Terrorism on agenda as Obama hosts Southeast Asian leaders

With ISIS seeking a foothold in the region and Congress stalled on expanding trade ties, President Barack Obama convenes a desert retreat Monday with the heads of 10 Southeast Asian nations in a bid to demonstrate his commitment to the region in his waning days in office.

White House officials hope the first meeting on U.S. soil between the United States and the Association of Southeast Asian Nations, or ASEAN, will provide another legacy-boosting step for Obama, who has sought to foster ties with the group as a way to counter an increasingly assertive China.

He welcomes the leaders Monday afternoon to Sunnylands, the secluded midcentury estate outside Palm Springs, California. The setting is symbolic: Obama hosted Chinese President Xi Jinping at the site in 2013, his first formal session with the newly installed Premier.
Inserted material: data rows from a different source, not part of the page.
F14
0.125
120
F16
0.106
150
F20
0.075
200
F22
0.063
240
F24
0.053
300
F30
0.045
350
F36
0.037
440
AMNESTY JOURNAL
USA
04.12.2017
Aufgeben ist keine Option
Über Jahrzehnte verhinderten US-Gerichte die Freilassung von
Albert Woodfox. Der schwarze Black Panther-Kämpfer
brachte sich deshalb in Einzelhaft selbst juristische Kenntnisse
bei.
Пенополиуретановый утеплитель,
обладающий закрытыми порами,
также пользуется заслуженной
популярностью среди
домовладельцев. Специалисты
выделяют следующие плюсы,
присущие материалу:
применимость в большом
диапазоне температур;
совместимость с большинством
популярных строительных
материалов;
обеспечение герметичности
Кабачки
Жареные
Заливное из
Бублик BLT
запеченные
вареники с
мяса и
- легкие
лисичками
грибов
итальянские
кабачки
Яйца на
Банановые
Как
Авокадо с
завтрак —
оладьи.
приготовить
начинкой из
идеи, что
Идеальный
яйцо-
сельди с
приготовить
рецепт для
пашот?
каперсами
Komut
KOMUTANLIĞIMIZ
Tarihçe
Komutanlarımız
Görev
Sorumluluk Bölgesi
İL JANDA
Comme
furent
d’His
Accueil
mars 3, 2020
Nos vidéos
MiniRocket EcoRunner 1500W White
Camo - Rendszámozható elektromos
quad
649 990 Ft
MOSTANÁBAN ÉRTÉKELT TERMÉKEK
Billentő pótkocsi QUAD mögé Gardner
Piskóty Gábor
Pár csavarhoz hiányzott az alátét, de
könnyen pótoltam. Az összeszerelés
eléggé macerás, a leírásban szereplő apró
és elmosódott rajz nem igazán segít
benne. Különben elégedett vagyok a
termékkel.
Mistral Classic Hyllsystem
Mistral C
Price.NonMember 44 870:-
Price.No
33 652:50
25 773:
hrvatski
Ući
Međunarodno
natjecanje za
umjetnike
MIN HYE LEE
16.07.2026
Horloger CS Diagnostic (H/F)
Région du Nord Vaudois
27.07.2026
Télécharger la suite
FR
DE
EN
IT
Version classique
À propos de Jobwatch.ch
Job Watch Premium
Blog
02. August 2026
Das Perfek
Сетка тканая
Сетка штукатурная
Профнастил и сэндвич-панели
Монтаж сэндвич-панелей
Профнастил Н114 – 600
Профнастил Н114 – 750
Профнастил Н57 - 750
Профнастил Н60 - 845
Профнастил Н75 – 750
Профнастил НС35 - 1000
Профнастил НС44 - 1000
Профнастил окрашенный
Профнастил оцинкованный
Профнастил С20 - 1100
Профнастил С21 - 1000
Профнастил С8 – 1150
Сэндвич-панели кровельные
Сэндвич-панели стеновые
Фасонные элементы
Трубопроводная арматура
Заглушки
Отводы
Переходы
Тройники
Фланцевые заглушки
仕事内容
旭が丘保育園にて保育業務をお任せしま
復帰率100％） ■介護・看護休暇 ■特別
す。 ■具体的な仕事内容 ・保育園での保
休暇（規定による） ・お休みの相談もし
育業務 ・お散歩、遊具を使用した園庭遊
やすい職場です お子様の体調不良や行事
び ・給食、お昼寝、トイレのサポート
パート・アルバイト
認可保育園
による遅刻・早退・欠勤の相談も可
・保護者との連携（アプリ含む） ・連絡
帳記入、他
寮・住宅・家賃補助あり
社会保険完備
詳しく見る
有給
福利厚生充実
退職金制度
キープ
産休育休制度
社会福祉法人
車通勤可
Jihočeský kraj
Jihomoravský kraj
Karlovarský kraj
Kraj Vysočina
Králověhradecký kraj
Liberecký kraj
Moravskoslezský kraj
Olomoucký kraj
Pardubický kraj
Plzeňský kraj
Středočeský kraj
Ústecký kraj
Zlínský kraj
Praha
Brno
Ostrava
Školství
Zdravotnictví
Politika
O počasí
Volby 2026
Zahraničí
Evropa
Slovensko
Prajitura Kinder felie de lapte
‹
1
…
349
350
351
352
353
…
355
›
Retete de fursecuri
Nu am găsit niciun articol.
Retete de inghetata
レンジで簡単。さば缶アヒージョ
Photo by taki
Three years after that “shirtsleeves summit” — so-called because temperatures in the Coachella Valley rose to triple digits during Xi’s visit — Obama welcomes some of China’s antagonistic neighbors, riled in disputes with the continental powerhouse that they believe only the United States can help mitigate.

Like much of his schedule these days, Obama’s trip to Rancho Mirage also looks to bolster a long-running aspect of his legacy agenda: rebalancing the country’s foreign policy eastward toward Asia.

It comes as the rest of the world begins to look beyond Obama to his potential successors and assess the next administration’s foreign policy.

“Everybody in the region is watching American politics. It’s better than the Super Bowl. Better than Beyonce,” said Patrick Cronin, senior director for the Asia-Pacific Security Program at the Center for a New American Security.

“They’re very worried about a downturn in U.S.-Southeast Asian relations — sure,” he continued. “But that’s all the more reason to get as much out of the current administration as you can.”

That includes seeing final approval of Obama’s Trans-Pacific Partnership trade deal, a major pillar of Obama’s presidential legacy. The Republican-led Congress has avoided action to ratify the pact and both Democratic presidential candidates have disapproved of it.

Obama hopes to drive home the benefits of the deal during this week’s summit, pointing to new labor regulations the deal would spur in countries like Vietnam, where conditions for workers are poor.

Administration aides have long cited the importance of “showing up” in managing relations with Asian nations, scheduling presidential trips to the continent every year of Obama’s tenure in a public show of commitment to the region.

Even as foreign policy challenges persisted in the Middle East, Obama’s aides stressed the importance of the leaders’ summits that form the backbone of U.S. ties to Asia.

“This will kick off, I think, a year of significant attention on the Asia-Pacific,” said Ben Rhodes, Obama’s deputy national security adviser, citing scheduled trips to Japan, China and Laos.

“By bringing all of these leaders here to the United States, to Sunnylands, we could both finalize what we want to get done in this last year in office, but also send the message going forward that we do believe there should be this level of engagement with Southeast Asia,” he said.

Like many U.S. engagements around the globe, the relationships in Southeast Asia have sometimes proven troublesome for Obama; autocratic rulers attending this week’s gathering include Thailand’s military chief, who led a junta to power in 2014, and Cambodia’s Prime Minister Hun Sen, whose rule most view as a dictatorship.

Even relationships that once seemed noncontroversial now appear questionable. Malaysian Prime Minister Najib Razak, with whom Obama played a round of golf in Hawaii last year, is accused of embezzling more than half-a-billion dollars from his country.

But U.S. officials say engagement, especially on efforts to combat terrorism, outstrips any potential benefits in cutting off relations.

A major terrorist attack in Indonesia last month underscored the threat ISIS and related groups pose in Southeast Asia, even as the focus remains on the fight in the Middle East.

Obama this week hopes to persuade leaders from affected nations — many of which have large but moderate Muslim populations — to cooperate with international law enforcement efforts to better track and prevent terrorist attacks and to more closely monitor potential ISIS recruits.

Cronin said even though some U.S. partners on the issue might be tainted, they were important to work with. He pointed to the corruption scandal around the Malaysian President, saying, “He’s wounded politically over corruption charges. We wish it were otherwise. But he’s an extremely important voice on dealing with stopping radicalization.”

Cronin continued, “There’s a rise of terror and radicalization. There’s a growing essential highway of trafficking going on of people and weapons and money from ISIS-controlled areas throughout parts of Southeast Asia. And this is something that has to be stopped.”